Talking to Express Computer, Siddharth Vishwanath, Partner and Leader- Cybersecurity, PwC India, tells us about the threats normally experienced by Indian organisations.
What is the impact of cyber security threats on Indian organisations?
Most organisations, and certainly the more mature ones, had a Business Continuity Plan (BCP) or an IT DR strategy in place. However, most, if not all, did not consider a crisis like this pandemic. This pandemic has forced us all to turn en masse to virtual alternatives. This meant that many had to open their organizational networks and resources to unsecured and unrecognized endpoint devices thereby expanding the threat landscape.
In addition, the uncertainty around COVID-19 has also caused stress among people affecting their morale. The anxiety and fear in people makes them vulnerable to cyber attacks more than ever. Hackers have begun to take the advantage of the anxiety by unleashing COVID-19-themed phishing attacks.
In India, we’ve had the Maze Ransomware attack on one of the largest IT services firms recently as well as the hack of the video and collaboration tool that many firms jumped to leverage in the absence of a thoroughly tested alternative. This tool exposed data of several organisations to hackers.
The pandemic also presents an interesting dichotomy between the rise of cyber-attacks and business priorities. Most organizations had very little time to prepare and hence focused on ensuring continuity of business, supply chain constraints, et cetera which meant that security took a back seat. This translated into an opportune time for the hacker community to increase their activity.
At our Cyber Defence Centre (CDC) in Kolkata where we monitor and analyse cyber threats emanating from the world over and targeting Indian organisations, our team of skilled professionals and experts observed that in certain cases, the COVID-19 themed attacks (including phishing and brute force) rose as much as 100%
What is the effective crisis response strategy in such situations?
Each crisis response strategy tends to vary depending on the nature and scale but there are certain aspects of each response strategy that makes it effective. Most of the crisis response strategies are not designed to cover Black Swan events like the COVID-19 pandemic, widespread tsunami, widespread earthquakes, etc. The biggest learning for organisations from this crisis is, thus, to consider Black Swan scenarios seriously while drafting and testing the crisis strategy. It is imperative for organizations to have a focused approach while developing response strategies and to the extent possible cover all types of crises, including those which are low probability but have a high impact.
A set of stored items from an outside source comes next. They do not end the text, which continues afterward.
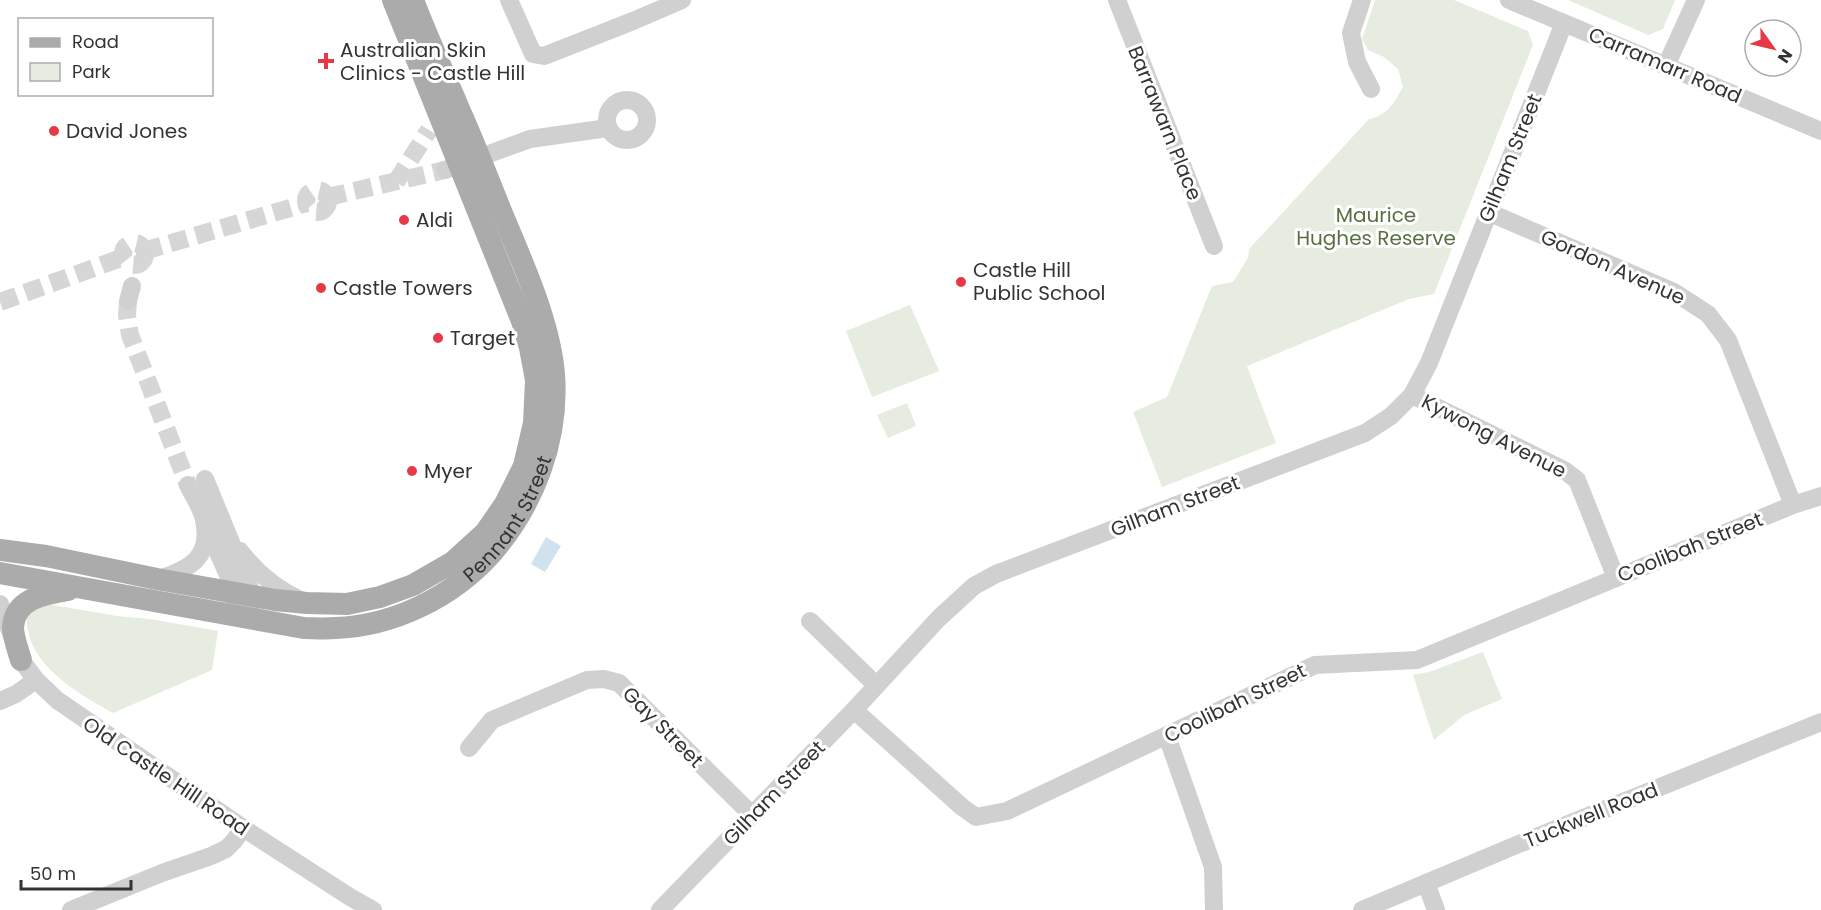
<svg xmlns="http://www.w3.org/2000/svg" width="1821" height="910" font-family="Poppins,sans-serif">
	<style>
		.green { fill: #e6ecdf }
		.water { fill: #cfe2ee }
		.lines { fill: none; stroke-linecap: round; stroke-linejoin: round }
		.minor-tunnel { stroke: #d6d6d6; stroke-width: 18; stroke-dasharray: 18 9; stroke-linecap: butt }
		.minor { stroke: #d0d0d0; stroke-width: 18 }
		.major { stroke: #ababab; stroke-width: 22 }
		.poi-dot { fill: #e63946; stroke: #fff; stroke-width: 2 }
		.labels { text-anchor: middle; stroke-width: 6; stroke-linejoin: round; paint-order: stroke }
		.poi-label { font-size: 20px; fill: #333; stroke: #fff; text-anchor: start }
		.street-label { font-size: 20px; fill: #333; stroke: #fff }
		.park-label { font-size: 20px; fill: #56703f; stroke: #fff }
	</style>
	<rect width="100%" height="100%" fill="#fff"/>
	<g class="green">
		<path d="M1375,0h79l74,31 5,14 -99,249 -25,5 -162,67 29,77 -114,44 -29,-75 34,-15 45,-111 21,-4 15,-24 1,-9 120,-130c19,-4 25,-16 34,-32l-5,-18 -14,-12 -16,-7 -6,-11z"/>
		<polygon points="1568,0 1675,0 1663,29 1648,35"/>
		<polygon points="910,305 939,371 872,397 846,331"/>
		<polygon points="907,403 916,426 888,438 877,415"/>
		<path d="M47,604l70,12 33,3 68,12 -6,39 -99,43c-34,-19 -88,-49 -86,-96l2,-4z"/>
		<polygon points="1483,652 1502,699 1464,715 1434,740 1413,675 1429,672"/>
	</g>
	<polygon class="water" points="546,537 561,546 545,572 531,564"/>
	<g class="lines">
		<g class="minor-tunnel">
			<polyline points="396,182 429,130"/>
			<circle cx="317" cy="201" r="11"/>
			<polyline points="328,197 445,170"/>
			<circle cx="134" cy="254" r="11"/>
			<polyline points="144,251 307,203"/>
			<polyline points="128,301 127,315 130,335 188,485"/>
			<polyline points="0,302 124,257"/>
		</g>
		<g class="minor">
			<polyline points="509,0 533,54 544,56 633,21 682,0"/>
			<polyline points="1117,0 1214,246"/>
			<polyline points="1362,0 1351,33 1357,62 1371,89"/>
			<polyline points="1509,0 1821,131"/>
			<polyline points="1666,66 1696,0"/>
			<circle cx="627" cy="120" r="20"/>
			<polyline points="445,170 530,139 608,128"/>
			<polyline points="1488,212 1674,292 1708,314 1728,340 1793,505"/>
			<polyline points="128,301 132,286"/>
			<polyline points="1412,395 1564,470 1577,480 1616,578"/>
			<polyline points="205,479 253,596 251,605"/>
			<polyline points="206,525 236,593 234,602"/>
			<path d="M240,551c16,21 38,39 62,50"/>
			<path d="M159,579c31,-10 53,-22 45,-59 -2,-12 -11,-24 -16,-35"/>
			<polyline points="0,604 21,660 36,680 57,700 243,828 350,897 373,910"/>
			<polyline points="810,621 876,685"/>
			<polyline points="0,701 16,694 36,680"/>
			<polyline points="854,710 962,807 976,817 1007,811 1315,665 1417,660 1793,505 1821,496"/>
			<polyline points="1167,736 1213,867 1214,910"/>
			<polyline points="469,748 492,720 587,680 604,679 619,683 752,815"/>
			<polyline points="1426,883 1436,910"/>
			<polyline points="71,910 162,873 211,856 226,849 234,841 243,828"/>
			<polyline points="660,910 854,710 939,618 974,586 996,574 1365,433 1391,416 1412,395 1429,363 1564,23"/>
			<polyline points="1362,910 1514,846 1821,722"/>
		</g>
		<g class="major">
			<polyline points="0,550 46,556 157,579 275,600 307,603 347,604 380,597 413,585 453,562 485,533 505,504 524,466 534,423 536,380 530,348 522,321 393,0"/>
			<path id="s1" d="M0,573l304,55c10,0 21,1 31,0 59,-2 117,-31 156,-74 43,-49 68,-115 63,-180 -4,-49 -29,-106 -48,-151 -16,-38 -30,-77 -47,-114 -15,-36 -32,-72 -46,-109"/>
			<path d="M21,660c-3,-10 -8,-23 -8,-33 2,-29 32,-33 55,-37"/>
		</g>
	</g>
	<g class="poi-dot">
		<path d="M323 52h6v6h6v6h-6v6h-6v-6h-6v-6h6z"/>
		<circle cx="54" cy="131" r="6"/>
		<circle cx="404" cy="220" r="6"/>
		<circle cx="961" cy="282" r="6"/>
		<circle cx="321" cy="288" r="6"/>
		<circle cx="438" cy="338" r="6"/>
		<circle cx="412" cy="471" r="6"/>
	</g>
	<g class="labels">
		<g class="poi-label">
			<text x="340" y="57">Australian Skin<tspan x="340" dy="23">Clinics - Castle Hill</tspan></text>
			<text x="66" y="138">David Jones</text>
			<text x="416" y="227">Aldi</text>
			<text x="973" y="277">Castle Hill<tspan x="973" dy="23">Public School</tspan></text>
			<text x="333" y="295">Castle Towers</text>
			<text x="450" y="345">Target</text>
			<text x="424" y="478">Myer</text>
		</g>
		<g class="street-label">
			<text transform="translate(1665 65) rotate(23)" y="7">Carramarr Road</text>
			<text transform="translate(1165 123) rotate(68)" y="7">Barrawarn Place</text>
			<text transform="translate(1510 158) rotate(-68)" y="7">Gilham Street</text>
			<text transform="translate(1613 267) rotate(24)" y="7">Gordon Avenue</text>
			<text transform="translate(1494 436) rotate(27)" y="7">Kywong Avenue</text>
			<text transform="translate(1175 506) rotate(-21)" y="7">Gilham Street</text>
			<text dy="7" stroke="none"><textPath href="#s1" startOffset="556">Pennant Street</textPath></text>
			<text transform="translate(1690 547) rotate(-22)" y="7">Coolibah Street</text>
			<text transform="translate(1235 703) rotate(-26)" y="7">Coolibah Street</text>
			<text transform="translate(663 727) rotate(45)" y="7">Gay Street</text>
			<text transform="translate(166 776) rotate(34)" y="7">Old Castle Hill Road</text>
			<text transform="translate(774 793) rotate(-46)" y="7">Gilham Street</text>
			<text transform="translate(1591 815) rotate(-22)" y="7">Tuckwell Road</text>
		</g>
		<g class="park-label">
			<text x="1376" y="222">Maurice<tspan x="1376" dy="23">Hughes Reserve</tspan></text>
		</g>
	</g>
	<rect x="18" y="18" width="195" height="78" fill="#ffffff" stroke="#adadad" stroke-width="1.5"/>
	<rect x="30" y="38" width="30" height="9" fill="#ababab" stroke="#adadad" stroke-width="1.5"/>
	<text x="72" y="48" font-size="18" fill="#333333">Road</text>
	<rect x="30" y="63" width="30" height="18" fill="#e6ecdf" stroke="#adadad" stroke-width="1.5"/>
	<text x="72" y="78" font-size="18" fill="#333333">Park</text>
	<g transform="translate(1773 48) rotate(124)"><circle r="28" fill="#ffffff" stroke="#adadad" stroke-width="1.5"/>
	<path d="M0-4.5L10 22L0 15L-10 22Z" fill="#e63946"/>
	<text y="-9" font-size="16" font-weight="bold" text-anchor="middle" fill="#333333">N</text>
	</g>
	<path d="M21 880v9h110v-9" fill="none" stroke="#333333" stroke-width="3"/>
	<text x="30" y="880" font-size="18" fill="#333333" stroke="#ffffff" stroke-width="4.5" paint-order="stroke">50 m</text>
</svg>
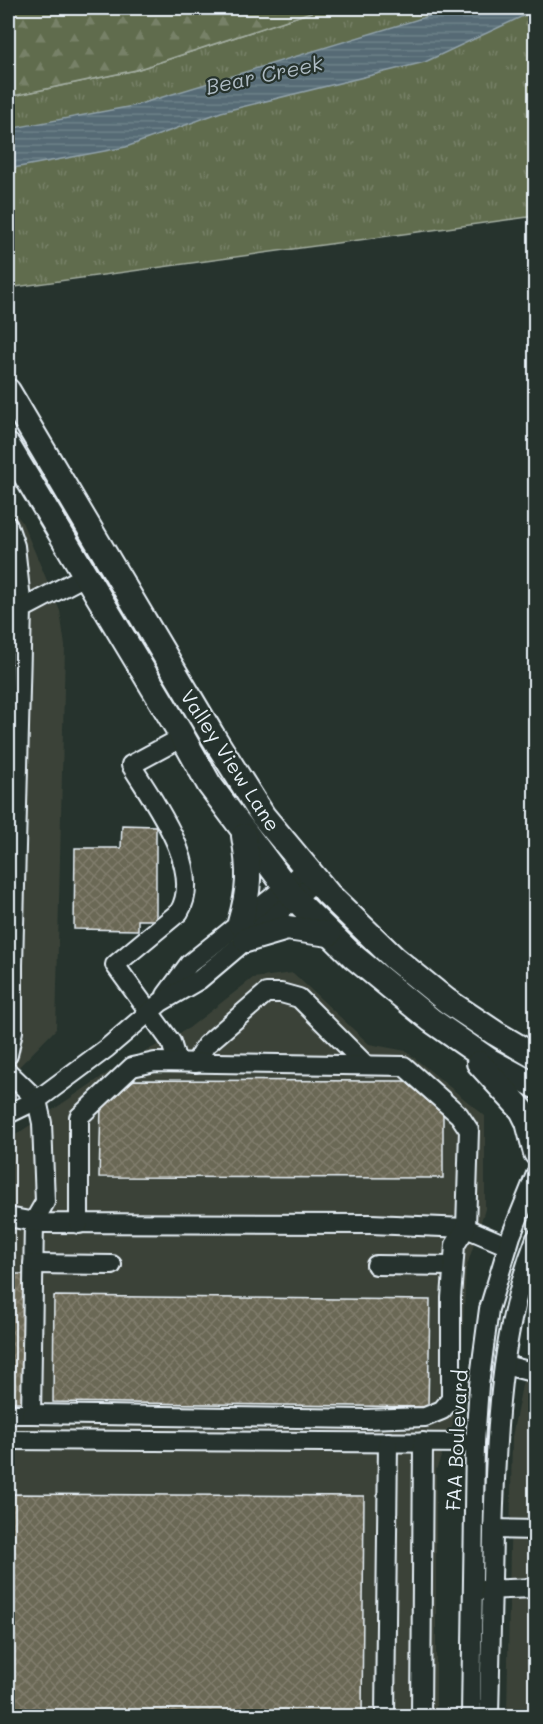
<svg xmlns="http://www.w3.org/2000/svg" width="543" height="1724" font-family="Mali,sans-serif">
  <style>
    .built { fill: #3b4339 }
    .grass { fill: url(#grass-tufts); stroke: #a4aea2; stroke-width: 1.5 }
    .forest { fill: url(#forest-firs); stroke: #a4aea2; stroke-width: 1.5 }
    .water { fill: url(#water-rules); stroke: #90a1a9; stroke-width: 1.5 }
    .building { fill: url(#building-cross-hatch); stroke: #e8f1f8; stroke-width: 1.5 }
    .lines { fill: none; stroke-linecap: round; stroke-linejoin: round }
    .minor-casing { stroke: #e8f1f8; stroke-width: 22 }
    .major-casing { stroke: #e8f1f8; stroke-width: 28 }
    .minor { stroke: #26332d; stroke-width: 18 }
    .major { stroke: #26332d; stroke-width: 24 }
    .labels { text-anchor: middle; dominant-baseline: central; stroke-width: 4.5; stroke-linejoin: round; paint-order: stroke }
    .street-label { font-size: 20px; fill: #e8f1f8; stroke: #26332d }
    .water-label { font-size: 21px; font-style: italic; fill: #aebbc3; stroke: #26332d }
  </style>
  <defs>
    <pattern id="grass-tufts" width="24" height="20" patternUnits="userSpaceOnUse" patternTransform="scale(1.5)"><rect width="24" height="20" fill="#606c4d"/><path d="M3 7l-1-3M5 7V3M7 7l1-3M15 17l-1-3M17 17v-4M19 17l1-3" fill="none" stroke="#778167"/></pattern>
    <pattern id="forest-firs" width="22" height="20" patternUnits="userSpaceOnUse" patternTransform="scale(1.5)"><rect width="22" height="20" fill="#606c4d"/><path d="M5 1l3.5 6h-7zM16 11l3.5 6h-7z" fill="#778167"/></pattern>
    <pattern id="water-rules" width="6" height="5" patternUnits="userSpaceOnUse" patternTransform="scale(1.5)"><rect width="6" height="5" fill="#566b74"/><path d="M0 2.5h6" fill="none" stroke="#6e8189"/></pattern>
    <pattern id="building-cross-hatch" width="8" height="8" patternUnits="userSpaceOnUse" patternTransform="scale(1.5)"><rect width="8" height="8" fill="#6b6754"/><path d="M0 0l8 8M0 8l8-8" fill="none" stroke="#807d6d"/></pattern>
  </defs>
  <rect width="100%" height="100%" fill="#26332d"/>
  <filter id="ink" filterUnits="userSpaceOnUse"><feTurbulence type="fractalNoise" baseFrequency=".0167" numOctaves="2"/><feDisplacementMap in="SourceGraphic" scale="12" xChannelSelector="R" yChannelSelector="G"/><feConvolveMatrix kernelMatrix="1 2 1 2 8 2 1 2 1" color-interpolation-filters="sRGB"/></filter>
  <g filter="url(#ink)">
    <g class="built">
      <polygon points="8,504 22,522 60,611 65,646 56,1029 8,1078"/>
      <polygon points="293,973 369,1044 406,1051 485,1116 485,1209 466,1269 459,1408 436,1470 436,1716 8,1716 8,1140 115,1068 189,1028 253,978"/>
      <polygon points="535,1318 535,1716 507,1716 512,1437"/>
    </g>
    <polygon class="grass" points="323,8 535,8 535,216 8,288 8,97 136,70"/>
    <polygon class="forest" points="8,8 323,8 136,70 8,97"/>
    <polygon class="water" points="455,8 535,8 536,10 425,62 221,112 126,147 8,169 8,129 133,106"/>
    <g class="building">
      <polygon points="122,825 156,826 156,920 138,920 138,930 74,929 75,848 121,848"/>
      <polygon points="134,1080 405,1081 443,1114 443,1178 99,1177 101,1108"/>
      <polygon points="8,1274 25,1274 24,1402 8,1402"/>
      <polygon points="54,1296 430,1300 428,1407 53,1402"/>
      <polygon points="8,1494 364,1496 362,1716 8,1716"/>
    </g>
    <g class="lines">
      <defs>
        <g id="minor">
          <polyline points="8,526 15,546 22,609"/>
          <polyline points="166,995 189,964 285,887 306,868"/>
          <polyline points="8,1055 13,1031 13,965 22,609 85,576"/>
          <path d="M177 1062 171 1042 115 965 179 912C205 869 153 801 131 765L183 737"/>
          <polyline points="195,1063 206,1045 266,993 281,993 299,998 366,1065"/>
          <polyline points="8,1072 37,1100 42,1123 45,1202 34,1221 31,1414 8,1414"/>
          <polyline points="8,1114 37,1100 107,1048 161,1002 199,980 317,880"/>
          <polyline points="8,1217 40,1223 371,1224 466,1228 508,1246"/>
          <polyline points="33,1264 112,1265"/>
          <polyline points="376,1265 453,1266"/>
          <polyline points="505,1365 536,1373"/>
          <polyline points="31,1414 365,1419 425,1417 442,1410 451,1399 451,1298 455,1245 466,1228 469,1130 459,1115 404,1066 155,1062 132,1067 79,1117 79,1224"/>
          <polyline points="8,1440 475,1443"/>
          <polyline points="493,1529 536,1530"/>
          <polyline points="481,1590 536,1588"/>
          <polyline points="385,1716 388,1442"/>
          <polyline points="421,1716 423,1442"/>
          <polyline points="471,1716 475,1443 479,1385 489,1309 511,1236 536,1174"/>
          <path d="M489 1716C490 1656 492 1595 493 1534 496 1435 499 1331 536 1238"/>
        </g>
        <g id="major">
          <polyline points="8,391 212,735 263,816 328,894 394,958 447,1001 495,1033 536,1057"/>
          <polyline points="8,446 181,734 209,784 295,899 354,957 431,1020 490,1061 536,1086"/>
          <path d="M240 923C250 889 250 871 244 836"/>
          <polyline points="246,940 287,928 329,934"/>
          <polyline points="479,1063 522,1110 528,1122 536,1153"/>
        </g>
      </defs>
      <use href="#minor" class="minor-casing"/>
      <use href="#major" class="major-casing"/>
      <use href="#minor" class="minor"/>
      <use href="#major" class="major"/>
    </g>
  </g>
  <g class="labels">
    <g class="street-label">
      <text transform="translate(231 760) rotate(57)">Valley View Lane</text>
      <text transform="translate(456 1440) rotate(-87)">FAA Boulevard</text>
    </g>
    <g class="water-label">
      <text transform="translate(264 74) rotate(-12)">Bear Creek</text>
    </g>
  </g>
  <rect width="543" height="1724" fill="none" stroke="#26332d" stroke-width="30"/>
  <rect x="15" y="15" width="513" height="1694" fill="none" stroke="#e8f1f8" stroke-width="2" filter="url(#ink)"/>
</svg>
We’re in the 7th week of the lockdown and the services sector (which was traditionally low touch) has been able to respond far better than those in the high-touch sectors like manufacturing, construction, et. This is another aspect around crisis response that organizations need to focus on. A resilient and adaptive strategy covers plan for business resumption and doing business that co-exists with the virus till the antidote is developed. Organisations are required to invest in secure ways to continue business for most of the activities and endeavor to take advantage of the remote working as much as possible. A resilient and adaptive strategy with regards to the options available within the guidelines or relaxations from and by the government needs to be developed to give business impetus.
What is the impact on remote working infrastructure? Would this scenario be normal?
That’s an interesting question, remote working in some shape and form is now the new normal, in fact not just for now but more as a norm going forward. So yes, remote working infrastructure is being challenged like never before. Most mature organizations did have a WFH/remote working facility in place but were limited to a pre-identified set of roles/people. It has now been extended to a much larger group in the light of the pandemic crisis. The sudden growth in remote users has impacted organisations’ infrastructure – its ability to handle large numbers of users remotely is being challenged and viability to stay safe from attacks is being tested. Organizations that started their journey on the cloud early have been able to respond to the crisis in a more structured manner as against those who were caught off guard.
Overall, with increased hacker activity and as employees learn to work in a remote environment, it is safe to say that the remote working infrastructure is and would continue to be under a lot of stress. But to make remote working infrastructure secure and viable, organisations need to focus on implementing solutions such as Zero Trust, Adaptive Authentication, and Virtual Desktop Infrastructure (VDI). Such tools allow organisations to manage a large number of users on remote lines in a secure manner.